In terms of specific recommendations, the EACS guidelines have added the NNRTI (non-nucleoside reverse transcriptase inhibitor) drug rilpivirine (Edurant, also in Eviplera/Complera) as a recommended drug for people with viral loads under 100,000 copies/ml; otherwise the recommended NRTI (nucleoside reverse transcriptase inhibitor) combinations remain Truvada (tenofovir/emtricitabine) and Kivexa (abacavir/lamivudine). Alternatives to the NNRTIs rilpivirine or efavirenz (Sustiva, also in Atripla) are the boosted protease inhibitors atazanavir (Reyataz) or darunavir (Prezista) or the integrase inhibitor raltegravir (Isentress).
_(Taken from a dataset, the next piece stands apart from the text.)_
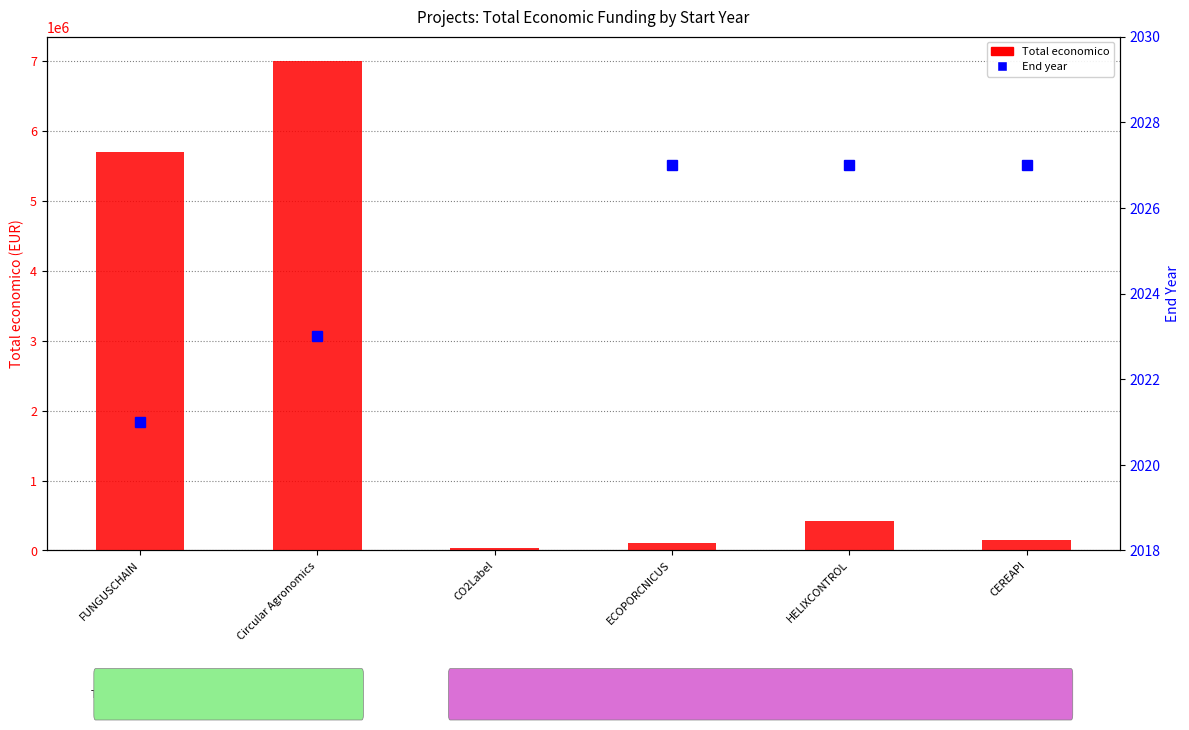

What is the ratio of the value at FUNGUSCHAIN to the value at CEREAPI?

38.0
They have also added Stribild (elvitegravir/tenofovir/emtricitabine/cobicistat) as an alternative regimen.
The guidelines considerably expand their list of important drug/drug interactions; add a guide to osteopenia and fracture risk; expand the section on managing depression; add a section on sexual and reproductive health; and downgrade the management of dyslipidaemia to the web-only edition of the guidelines “as this is a less important consideration than it used to be”, Clumeck commented.
The other area of considerable change is hepatitis C therapy, but in fact no new drugs have been licensed since telaprevir and boceprevir, which became available shortly before the last guidelines were issued in 2011. The 2013 guidelines recommend HCV triple therapy (one of these two plus pegylated interferon and ribavirin) for everyone with hepatitis C genotype 1 and liver fibrosis of grade of two or above, except for former treatment non-responders with cirrhosis, in which case treatment is likely to do more harm than good. For genotypes 2, 3, and 4, pegylated interferon and ribavirin are still recommended as standard of care.
Hepatitis section chair Jürgen Rockstroh commented that “We have seen some unexpectedly severe side-effects in the first-generation protease inhibitors for hepatitis C”. Jens Lundgren added that “unexpectedly severe side-effects cannot be ruled out for the next generation of hepatitis C drugs either – this is why it was unfortunate that people co-infected with hepatitis C and HIV were not included in the initial clinical trials of these drugs.”